アミタ・バッチャンはボリウッドの誇るインド史上最大のスーパースターです。通称、ビッグB、インドの新聞による世論調査でも、インドを代表する人物として、堂々二位にランクされたことがあります。ちなみに一位はマハトマ・ガンディーでした。凄い人です。

 ハリウッドの映画俳優とは比較にならないレベルでのスーパースターです。「大統領に」という声も絶えません。若い頃からスーパースターでしたが、必ずしも平たんな道のりではなく、紆余曲折を経ている彼は、さらに強くなって、今は高いところで安泰です。

 1942年生まれですから、もう結構なお歳ですが、相変わらずの男前ぶりで、映画に色を添えるカメオ出演もとても多いです。息子アビシェークには、ハリウッドも認める超美人女優アイシュワリヤ・ライが嫁に来て、今や家族で大人気です。

 インド映画に歌は欠かせませんが、そのほとんどはプレイバック・シンガーが歌います。
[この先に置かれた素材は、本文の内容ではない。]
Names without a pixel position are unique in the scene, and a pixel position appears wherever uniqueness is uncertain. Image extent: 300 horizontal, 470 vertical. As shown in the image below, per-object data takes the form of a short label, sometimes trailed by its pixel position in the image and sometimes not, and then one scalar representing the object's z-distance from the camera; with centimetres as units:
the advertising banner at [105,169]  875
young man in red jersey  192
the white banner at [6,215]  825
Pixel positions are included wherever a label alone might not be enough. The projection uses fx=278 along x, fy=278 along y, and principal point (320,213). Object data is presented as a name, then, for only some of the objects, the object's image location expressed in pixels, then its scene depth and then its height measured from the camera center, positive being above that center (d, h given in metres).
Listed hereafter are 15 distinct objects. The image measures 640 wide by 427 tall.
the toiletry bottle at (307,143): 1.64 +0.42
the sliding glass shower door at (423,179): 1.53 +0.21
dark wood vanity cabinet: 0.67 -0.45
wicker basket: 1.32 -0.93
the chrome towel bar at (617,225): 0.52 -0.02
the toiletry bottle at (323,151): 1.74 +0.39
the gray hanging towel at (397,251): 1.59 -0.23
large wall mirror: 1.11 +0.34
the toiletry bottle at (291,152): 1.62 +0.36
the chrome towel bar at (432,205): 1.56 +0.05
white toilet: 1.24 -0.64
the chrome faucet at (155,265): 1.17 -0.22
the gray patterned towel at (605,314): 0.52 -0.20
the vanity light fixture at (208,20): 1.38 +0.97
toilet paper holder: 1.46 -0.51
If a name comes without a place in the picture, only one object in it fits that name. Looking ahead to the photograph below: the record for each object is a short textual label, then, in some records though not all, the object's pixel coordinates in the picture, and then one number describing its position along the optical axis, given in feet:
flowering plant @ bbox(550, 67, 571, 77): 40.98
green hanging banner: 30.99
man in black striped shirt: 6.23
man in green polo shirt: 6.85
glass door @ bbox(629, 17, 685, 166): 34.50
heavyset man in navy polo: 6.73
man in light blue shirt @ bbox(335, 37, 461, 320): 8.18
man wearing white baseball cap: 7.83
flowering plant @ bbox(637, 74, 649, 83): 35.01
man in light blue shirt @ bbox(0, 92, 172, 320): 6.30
俳優自らが歌うことはほとんどありません。しかし、アミタ・バッチャンは比較的唄う人です。もともと声がとても渋くて、他人の映画にナレーターとして友情出演することも多いくらいですから。

  この作品は、彼のニックネームの一つである「アビー・ベイビー」を冠した企画盤です。音楽を担当しているのはバリー・サグー。彼は、インド生まれですが、英国で生まれ育った在英インド人です。音楽プロデューサーとして「ベッカムに恋して」のサントラで有名です。

 バリーは過去のボリウッド作品のリミックスも手掛けていて、クラブ方面でも活躍しています。そのためか、この作品でもアミ タ・バッチャンの過去の出演作品から3曲取り上げています。ただし、いずれも新たに録音し直されていて、リミックスというわけではありません。
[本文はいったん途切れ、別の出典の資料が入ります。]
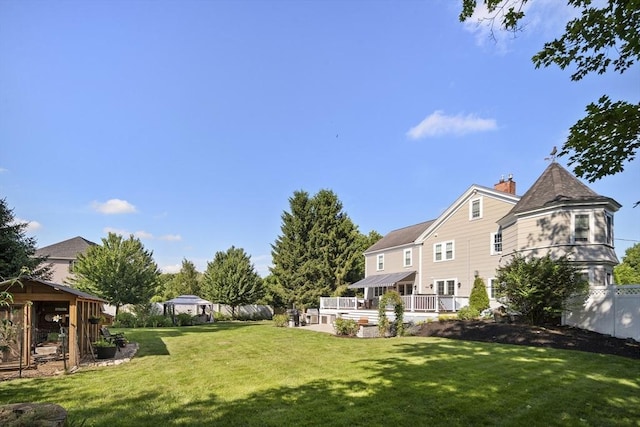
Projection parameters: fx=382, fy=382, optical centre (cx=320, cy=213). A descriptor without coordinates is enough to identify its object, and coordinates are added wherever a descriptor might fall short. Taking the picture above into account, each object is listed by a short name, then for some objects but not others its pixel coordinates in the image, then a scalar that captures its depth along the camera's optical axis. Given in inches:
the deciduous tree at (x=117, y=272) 1107.9
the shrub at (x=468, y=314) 763.4
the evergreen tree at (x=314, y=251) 1460.4
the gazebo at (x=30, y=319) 416.5
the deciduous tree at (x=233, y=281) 1477.6
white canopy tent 1192.2
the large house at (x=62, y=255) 1617.9
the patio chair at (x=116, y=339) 558.3
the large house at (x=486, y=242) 693.3
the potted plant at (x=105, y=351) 489.0
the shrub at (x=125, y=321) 1093.1
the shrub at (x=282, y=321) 1051.9
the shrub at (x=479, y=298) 800.9
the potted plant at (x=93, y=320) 525.3
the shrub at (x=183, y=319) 1160.8
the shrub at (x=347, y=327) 732.7
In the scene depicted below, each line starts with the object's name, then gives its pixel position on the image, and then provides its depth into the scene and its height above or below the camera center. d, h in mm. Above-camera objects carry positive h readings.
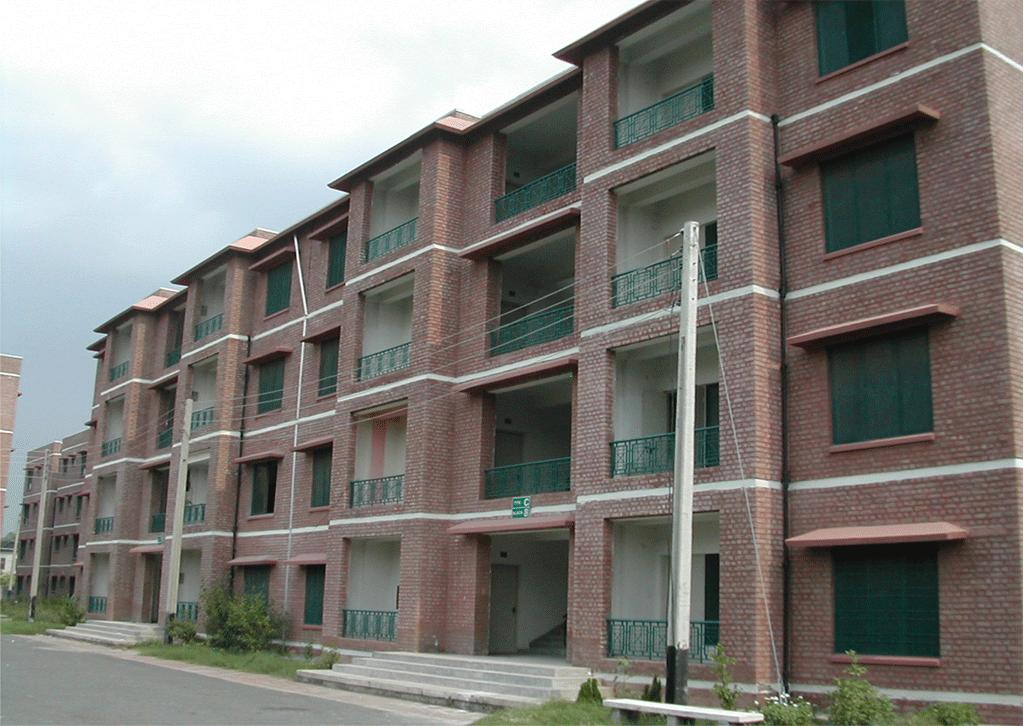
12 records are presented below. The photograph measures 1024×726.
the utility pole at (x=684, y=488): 13508 +1131
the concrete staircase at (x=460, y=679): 18750 -2016
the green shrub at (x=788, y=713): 15250 -1821
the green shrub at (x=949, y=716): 13969 -1635
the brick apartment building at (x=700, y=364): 15453 +3970
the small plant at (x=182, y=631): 33000 -2016
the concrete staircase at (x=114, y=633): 34969 -2406
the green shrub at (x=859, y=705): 14617 -1601
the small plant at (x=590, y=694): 17736 -1889
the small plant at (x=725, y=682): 16111 -1497
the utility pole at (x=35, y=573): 45084 -601
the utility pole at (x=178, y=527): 31391 +1046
 オリジナル曲は、アミタ・バッチャンや彼のお父さんで高名なヒンディー文学者であるハリヴァンシュ・ライ・バッチャンの詩にサグーが曲をつけたものです。そして、女声ボーカルを除いて、ボーカルはすべてバッチャン本人です。

 私がこの作品に出会ったのはMTVでした。出張先でぼーっと眺めていて、突然、耳と目を奪われたのが、この作品の中の「エエル・ビル・ファッテ」と「カビー・カビー」のPVでした。前者はとてもユーモラスなゆったりめのバングラ・ヒップホップです。

 後者は凄みのある語りをフィーチャーしたアンビエント・テクノになっています。映像もアンビエントです。見事に料理してありますけれども、実は私はこの曲のオリジナルが大好きなので、残念ながらオリジナルに軍配を上げてしまいますが。

 アルバムを聴くと、他の曲もエイジアン・マッシブなサウンドに、渋いけれどもちょっとべちょっとしたバッチャンのボー カルがのっかるとても良質な作品ばかりです。バリーの作り出すトラックはインド的リズムのクラブ・ミュージックとして大変優れたものだと思います。

 適度にインドで、適度にはじけていて素晴らしいのですが、この作品は特異な位置を占めるようで、あまり同工異曲なものがないのが寂しいところです。なお、CDの最後に他の作品の宣伝が入っているのはご愛嬌と言えましょう。